TO BE DONE: Reproduce as a numbered list the rows from the line with "genus: Chaetocarpus" through the line with "name author: (A.R. Sm.)", both included, leaving out blank lines.

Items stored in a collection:
--- begin ---

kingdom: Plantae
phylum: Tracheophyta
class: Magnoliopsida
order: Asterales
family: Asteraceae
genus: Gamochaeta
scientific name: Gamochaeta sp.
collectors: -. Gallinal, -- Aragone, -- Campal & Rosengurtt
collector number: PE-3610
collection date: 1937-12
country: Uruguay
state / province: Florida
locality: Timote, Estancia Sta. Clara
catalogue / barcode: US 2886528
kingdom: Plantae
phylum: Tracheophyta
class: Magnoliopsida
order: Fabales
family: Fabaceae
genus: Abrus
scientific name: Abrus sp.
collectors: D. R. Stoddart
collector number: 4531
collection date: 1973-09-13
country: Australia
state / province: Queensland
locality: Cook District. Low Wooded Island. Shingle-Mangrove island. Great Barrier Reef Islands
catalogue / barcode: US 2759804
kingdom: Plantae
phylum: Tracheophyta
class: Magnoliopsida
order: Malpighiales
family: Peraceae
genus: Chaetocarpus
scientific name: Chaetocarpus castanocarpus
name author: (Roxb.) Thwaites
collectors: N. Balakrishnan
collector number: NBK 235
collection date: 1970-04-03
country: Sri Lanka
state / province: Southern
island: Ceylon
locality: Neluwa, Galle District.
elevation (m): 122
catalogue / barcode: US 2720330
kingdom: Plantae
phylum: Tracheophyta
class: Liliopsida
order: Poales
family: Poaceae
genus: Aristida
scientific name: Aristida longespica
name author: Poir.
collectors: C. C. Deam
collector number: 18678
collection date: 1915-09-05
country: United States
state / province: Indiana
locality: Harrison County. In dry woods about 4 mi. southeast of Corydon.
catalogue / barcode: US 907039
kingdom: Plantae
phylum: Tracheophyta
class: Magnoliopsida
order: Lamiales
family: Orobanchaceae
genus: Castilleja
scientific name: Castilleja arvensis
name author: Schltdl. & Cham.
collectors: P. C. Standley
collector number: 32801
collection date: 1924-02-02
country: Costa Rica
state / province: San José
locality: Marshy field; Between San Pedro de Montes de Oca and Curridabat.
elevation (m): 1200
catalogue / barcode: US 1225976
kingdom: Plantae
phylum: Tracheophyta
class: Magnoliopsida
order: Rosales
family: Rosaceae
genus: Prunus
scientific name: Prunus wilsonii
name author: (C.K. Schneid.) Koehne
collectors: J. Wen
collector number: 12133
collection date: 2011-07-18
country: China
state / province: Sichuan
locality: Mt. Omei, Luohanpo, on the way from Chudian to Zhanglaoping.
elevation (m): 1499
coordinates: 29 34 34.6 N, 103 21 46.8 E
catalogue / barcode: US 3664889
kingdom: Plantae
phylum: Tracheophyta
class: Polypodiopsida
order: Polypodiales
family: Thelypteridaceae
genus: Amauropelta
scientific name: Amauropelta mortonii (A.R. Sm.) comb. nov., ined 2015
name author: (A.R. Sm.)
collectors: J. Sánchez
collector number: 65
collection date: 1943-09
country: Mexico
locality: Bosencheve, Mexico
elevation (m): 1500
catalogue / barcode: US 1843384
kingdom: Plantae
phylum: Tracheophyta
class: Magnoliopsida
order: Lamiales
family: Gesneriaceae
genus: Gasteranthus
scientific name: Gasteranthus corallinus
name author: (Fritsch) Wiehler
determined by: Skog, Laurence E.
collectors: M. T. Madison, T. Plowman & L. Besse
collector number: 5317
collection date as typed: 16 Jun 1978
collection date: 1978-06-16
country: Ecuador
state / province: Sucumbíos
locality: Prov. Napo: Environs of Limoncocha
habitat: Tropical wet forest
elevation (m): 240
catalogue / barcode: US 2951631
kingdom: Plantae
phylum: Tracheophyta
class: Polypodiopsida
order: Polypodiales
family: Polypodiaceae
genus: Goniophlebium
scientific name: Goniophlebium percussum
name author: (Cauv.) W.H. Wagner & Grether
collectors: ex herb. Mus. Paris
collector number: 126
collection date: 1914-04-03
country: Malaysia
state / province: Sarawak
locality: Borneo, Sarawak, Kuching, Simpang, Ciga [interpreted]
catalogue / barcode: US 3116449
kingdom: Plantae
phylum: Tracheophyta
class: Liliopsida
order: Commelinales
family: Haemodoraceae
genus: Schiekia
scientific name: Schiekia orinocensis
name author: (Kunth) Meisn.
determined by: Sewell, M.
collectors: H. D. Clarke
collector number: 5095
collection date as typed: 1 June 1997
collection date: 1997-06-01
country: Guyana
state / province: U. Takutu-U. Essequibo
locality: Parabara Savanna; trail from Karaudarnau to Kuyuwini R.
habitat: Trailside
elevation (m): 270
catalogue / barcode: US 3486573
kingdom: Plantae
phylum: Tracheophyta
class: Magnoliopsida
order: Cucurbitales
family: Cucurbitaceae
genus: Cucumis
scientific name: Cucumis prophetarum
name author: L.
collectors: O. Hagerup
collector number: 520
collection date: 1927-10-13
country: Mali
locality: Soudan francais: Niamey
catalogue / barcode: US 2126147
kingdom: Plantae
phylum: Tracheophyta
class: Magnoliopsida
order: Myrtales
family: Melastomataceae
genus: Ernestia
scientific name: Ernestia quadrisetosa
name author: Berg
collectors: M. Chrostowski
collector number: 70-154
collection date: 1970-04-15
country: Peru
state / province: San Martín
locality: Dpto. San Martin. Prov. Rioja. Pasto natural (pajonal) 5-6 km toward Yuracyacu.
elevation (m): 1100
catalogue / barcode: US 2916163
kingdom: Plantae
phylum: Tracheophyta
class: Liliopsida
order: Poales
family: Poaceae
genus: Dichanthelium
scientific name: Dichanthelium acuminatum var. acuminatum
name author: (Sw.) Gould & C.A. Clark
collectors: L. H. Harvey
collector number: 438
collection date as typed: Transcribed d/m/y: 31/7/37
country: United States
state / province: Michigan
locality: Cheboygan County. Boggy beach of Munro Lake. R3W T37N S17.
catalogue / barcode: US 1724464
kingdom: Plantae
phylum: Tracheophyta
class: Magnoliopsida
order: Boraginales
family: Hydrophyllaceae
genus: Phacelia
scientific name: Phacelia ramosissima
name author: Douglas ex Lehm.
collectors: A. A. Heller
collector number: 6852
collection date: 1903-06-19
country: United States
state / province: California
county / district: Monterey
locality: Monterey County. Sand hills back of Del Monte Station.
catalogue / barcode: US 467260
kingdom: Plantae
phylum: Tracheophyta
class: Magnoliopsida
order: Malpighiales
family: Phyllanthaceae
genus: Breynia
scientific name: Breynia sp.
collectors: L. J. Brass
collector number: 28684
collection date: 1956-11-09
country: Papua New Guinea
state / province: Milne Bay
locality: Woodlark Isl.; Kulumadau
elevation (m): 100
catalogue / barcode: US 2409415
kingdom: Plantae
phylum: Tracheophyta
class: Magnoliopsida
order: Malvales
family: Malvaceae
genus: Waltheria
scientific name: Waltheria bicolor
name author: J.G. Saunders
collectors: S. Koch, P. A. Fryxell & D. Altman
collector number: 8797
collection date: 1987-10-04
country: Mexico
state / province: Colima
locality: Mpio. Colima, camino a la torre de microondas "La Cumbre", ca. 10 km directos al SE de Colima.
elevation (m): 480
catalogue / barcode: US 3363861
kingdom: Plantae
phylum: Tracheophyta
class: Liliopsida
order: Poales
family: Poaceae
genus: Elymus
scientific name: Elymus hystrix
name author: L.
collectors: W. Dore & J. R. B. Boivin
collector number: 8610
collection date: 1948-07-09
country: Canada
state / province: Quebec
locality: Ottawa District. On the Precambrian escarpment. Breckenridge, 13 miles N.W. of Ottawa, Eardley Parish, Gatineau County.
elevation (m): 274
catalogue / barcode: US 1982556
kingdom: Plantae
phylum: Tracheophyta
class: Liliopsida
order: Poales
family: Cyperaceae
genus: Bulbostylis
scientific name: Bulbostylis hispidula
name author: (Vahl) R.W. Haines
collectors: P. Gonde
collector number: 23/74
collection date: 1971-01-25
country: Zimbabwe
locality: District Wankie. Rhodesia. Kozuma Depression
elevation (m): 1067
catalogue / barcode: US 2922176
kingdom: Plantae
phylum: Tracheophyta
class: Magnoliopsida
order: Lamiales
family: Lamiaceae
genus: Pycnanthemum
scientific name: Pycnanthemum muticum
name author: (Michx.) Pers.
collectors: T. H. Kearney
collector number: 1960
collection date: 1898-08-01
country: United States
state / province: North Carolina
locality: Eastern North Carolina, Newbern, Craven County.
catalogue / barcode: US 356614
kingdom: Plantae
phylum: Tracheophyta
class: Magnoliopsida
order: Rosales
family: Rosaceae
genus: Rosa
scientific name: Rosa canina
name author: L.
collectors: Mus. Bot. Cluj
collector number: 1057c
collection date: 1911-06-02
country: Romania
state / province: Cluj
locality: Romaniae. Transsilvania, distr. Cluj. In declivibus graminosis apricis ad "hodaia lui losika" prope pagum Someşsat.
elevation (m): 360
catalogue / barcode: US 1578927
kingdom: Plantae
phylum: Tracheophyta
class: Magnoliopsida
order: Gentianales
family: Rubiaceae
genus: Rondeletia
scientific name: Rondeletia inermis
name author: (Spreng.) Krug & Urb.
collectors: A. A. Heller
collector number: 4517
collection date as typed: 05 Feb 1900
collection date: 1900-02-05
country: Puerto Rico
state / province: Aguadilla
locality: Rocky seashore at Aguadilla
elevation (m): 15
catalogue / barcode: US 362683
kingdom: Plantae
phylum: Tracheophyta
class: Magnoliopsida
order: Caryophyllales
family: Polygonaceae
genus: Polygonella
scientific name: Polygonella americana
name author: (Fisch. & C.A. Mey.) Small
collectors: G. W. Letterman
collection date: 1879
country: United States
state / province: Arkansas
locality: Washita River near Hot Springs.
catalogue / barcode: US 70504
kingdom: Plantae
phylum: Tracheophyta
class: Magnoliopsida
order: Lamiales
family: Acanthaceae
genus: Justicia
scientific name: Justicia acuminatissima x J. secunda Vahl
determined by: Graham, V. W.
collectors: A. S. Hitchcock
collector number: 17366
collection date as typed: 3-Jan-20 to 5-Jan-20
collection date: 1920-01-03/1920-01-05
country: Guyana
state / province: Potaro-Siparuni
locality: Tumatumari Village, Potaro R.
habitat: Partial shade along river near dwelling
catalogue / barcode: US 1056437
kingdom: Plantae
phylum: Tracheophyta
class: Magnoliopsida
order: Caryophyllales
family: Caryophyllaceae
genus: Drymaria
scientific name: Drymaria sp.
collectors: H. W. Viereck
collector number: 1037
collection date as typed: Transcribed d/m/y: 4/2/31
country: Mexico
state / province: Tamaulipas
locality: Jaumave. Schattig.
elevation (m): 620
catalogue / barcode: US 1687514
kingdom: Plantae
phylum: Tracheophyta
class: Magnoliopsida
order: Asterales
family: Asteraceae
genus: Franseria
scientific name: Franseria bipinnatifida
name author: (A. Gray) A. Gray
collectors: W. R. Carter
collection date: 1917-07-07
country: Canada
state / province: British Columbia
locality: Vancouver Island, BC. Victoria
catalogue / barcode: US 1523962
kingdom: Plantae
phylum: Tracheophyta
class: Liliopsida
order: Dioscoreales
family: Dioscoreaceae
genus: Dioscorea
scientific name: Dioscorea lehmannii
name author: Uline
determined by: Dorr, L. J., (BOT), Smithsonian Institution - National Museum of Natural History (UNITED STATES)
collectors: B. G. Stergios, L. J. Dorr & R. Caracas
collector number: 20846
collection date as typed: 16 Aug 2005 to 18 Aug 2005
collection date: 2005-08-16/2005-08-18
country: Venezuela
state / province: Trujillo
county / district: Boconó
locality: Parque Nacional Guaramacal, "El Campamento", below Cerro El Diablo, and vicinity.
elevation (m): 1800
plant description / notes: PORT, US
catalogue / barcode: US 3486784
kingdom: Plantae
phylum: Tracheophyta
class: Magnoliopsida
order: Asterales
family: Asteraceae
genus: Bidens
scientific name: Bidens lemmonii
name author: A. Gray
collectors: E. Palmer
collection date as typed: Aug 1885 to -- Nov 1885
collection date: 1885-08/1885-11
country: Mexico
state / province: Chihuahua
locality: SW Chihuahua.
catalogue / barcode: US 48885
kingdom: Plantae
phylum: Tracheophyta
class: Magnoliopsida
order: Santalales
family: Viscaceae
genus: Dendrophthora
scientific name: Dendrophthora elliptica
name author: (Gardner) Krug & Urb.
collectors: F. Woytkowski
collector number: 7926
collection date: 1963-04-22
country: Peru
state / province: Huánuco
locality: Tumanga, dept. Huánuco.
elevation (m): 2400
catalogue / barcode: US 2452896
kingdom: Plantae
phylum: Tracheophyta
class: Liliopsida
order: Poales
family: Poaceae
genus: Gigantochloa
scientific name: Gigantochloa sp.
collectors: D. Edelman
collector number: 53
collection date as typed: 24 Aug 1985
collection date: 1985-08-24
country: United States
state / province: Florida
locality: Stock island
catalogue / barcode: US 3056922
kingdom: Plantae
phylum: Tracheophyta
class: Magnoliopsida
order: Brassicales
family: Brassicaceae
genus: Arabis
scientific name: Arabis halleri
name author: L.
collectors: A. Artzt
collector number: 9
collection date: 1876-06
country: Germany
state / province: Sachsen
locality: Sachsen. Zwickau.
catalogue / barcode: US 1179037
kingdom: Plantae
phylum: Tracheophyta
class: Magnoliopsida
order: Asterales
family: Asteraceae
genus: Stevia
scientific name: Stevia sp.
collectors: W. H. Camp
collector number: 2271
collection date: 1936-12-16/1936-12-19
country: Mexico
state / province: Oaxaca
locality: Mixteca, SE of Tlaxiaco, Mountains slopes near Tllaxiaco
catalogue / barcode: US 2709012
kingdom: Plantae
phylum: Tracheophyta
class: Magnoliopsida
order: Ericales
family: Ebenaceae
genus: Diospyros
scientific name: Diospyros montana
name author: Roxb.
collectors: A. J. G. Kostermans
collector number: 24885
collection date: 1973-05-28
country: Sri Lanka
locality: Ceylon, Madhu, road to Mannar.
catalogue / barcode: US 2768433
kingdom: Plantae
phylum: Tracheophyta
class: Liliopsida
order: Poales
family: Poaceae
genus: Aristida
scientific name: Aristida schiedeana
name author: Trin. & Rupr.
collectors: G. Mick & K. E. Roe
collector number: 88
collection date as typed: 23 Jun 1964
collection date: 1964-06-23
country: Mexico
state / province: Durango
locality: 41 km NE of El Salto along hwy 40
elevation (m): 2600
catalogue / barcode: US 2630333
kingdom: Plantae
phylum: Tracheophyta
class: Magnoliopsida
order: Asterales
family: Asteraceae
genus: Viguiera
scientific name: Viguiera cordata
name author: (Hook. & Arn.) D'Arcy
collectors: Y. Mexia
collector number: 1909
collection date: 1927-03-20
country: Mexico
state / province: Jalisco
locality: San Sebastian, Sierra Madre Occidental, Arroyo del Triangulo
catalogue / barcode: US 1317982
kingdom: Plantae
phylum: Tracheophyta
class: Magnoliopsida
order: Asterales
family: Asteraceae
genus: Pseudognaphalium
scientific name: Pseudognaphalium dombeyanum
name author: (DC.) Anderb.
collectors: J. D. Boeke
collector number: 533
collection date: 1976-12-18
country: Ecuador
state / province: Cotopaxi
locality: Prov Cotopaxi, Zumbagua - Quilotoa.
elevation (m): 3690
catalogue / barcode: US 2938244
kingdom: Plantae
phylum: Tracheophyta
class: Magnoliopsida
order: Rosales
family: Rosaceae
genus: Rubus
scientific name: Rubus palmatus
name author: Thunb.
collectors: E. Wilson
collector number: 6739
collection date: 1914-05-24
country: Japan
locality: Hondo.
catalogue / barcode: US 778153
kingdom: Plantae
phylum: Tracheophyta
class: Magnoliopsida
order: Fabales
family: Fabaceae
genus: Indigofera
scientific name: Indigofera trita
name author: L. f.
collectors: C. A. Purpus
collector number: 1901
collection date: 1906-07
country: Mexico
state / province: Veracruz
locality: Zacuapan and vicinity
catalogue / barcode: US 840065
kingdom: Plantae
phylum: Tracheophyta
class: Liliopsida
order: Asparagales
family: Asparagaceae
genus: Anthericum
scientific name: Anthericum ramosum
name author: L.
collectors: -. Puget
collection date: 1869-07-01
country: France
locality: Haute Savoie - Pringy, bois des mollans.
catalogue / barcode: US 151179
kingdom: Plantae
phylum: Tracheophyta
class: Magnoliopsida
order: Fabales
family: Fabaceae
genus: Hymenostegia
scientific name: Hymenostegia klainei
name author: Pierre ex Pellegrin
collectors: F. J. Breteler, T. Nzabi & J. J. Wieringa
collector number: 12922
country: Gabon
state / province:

--- end ---

SOLUTION FOR THIS PROBLEM:
1. genus: Chaetocarpus
2. scientific name: Chaetocarpus castanocarpus
3. name author: (Roxb.) Thwaites
4. collectors: N. Balakrishnan
5. collector number: NBK 235
6. collection date: 1970-04-03
7. country: Sri Lanka
8. state / province: Southern
9. island: Ceylon
10. locality: Neluwa, Galle District.
11. elevation (m): 122
12. catalogue / barcode: US 2720330
13. kingdom: Plantae
14. phylum: Tracheophyta
15. class: Liliopsida
16. order: Poales
17. family: Poaceae
18. genus: Aristida
19. scientific name: Aristida longespica
20. name author: Poir.
21. collectors: C. C. Deam
22. collector number: 18678
23. collection date: 1915-09-05
24. country: United States
25. state / province: Indiana
26. locality: Harrison County. In dry woods about 4 mi. southeast of Corydon.
27. catalogue / barcode: US 907039
28. kingdom: Plantae
29. phylum: Tracheophyta
30. class: Magnoliopsida
31. order: Lamiales
32. family: Orobanchaceae
33. genus: Castilleja
34. scientific name: Castilleja arvensis
35. name author: Schltdl. & Cham.
36. collectors: P. C. Standley
37. collector number: 32801
38. collection date: 1924-02-02
39. country: Costa Rica
40. state / province: San José
41. locality: Marshy field; Between San Pedro de Montes de Oca and Curridabat.
42. elevation (m): 1200
43. catalogue / barcode: US 1225976
44. kingdom: Plantae
45. phylum: Tracheophyta
46. class: Magnoliopsida
47. order: Rosales
48. family: Rosaceae
49. genus: Prunus
50. scientific name: Prunus wilsonii
51. name author: (C.K. Schneid.) Koehne
52. collectors: J. Wen
53. collector number: 12133
54. collection date: 2011-07-18
55. country: China
56. state / province: Sichuan
57. locality: Mt. Omei, Luohanpo, on the way from Chudian to Zhanglaoping.
58. elevation (m): 1499
59. coordinates: 29 34 34.6 N, 103 21 46.8 E
60. catalogue / barcode: US 3664889
61. kingdom: Plantae
62. phylum: Tracheophyta
63. class: Polypodiopsida
64. order: Polypodiales
65. family: Thelypteridaceae
66. genus: Amauropelta
67. scientific name: Amauropelta mortonii (A.R. Sm.) comb. nov., ined 2015
68. name author: (A.R. Sm.)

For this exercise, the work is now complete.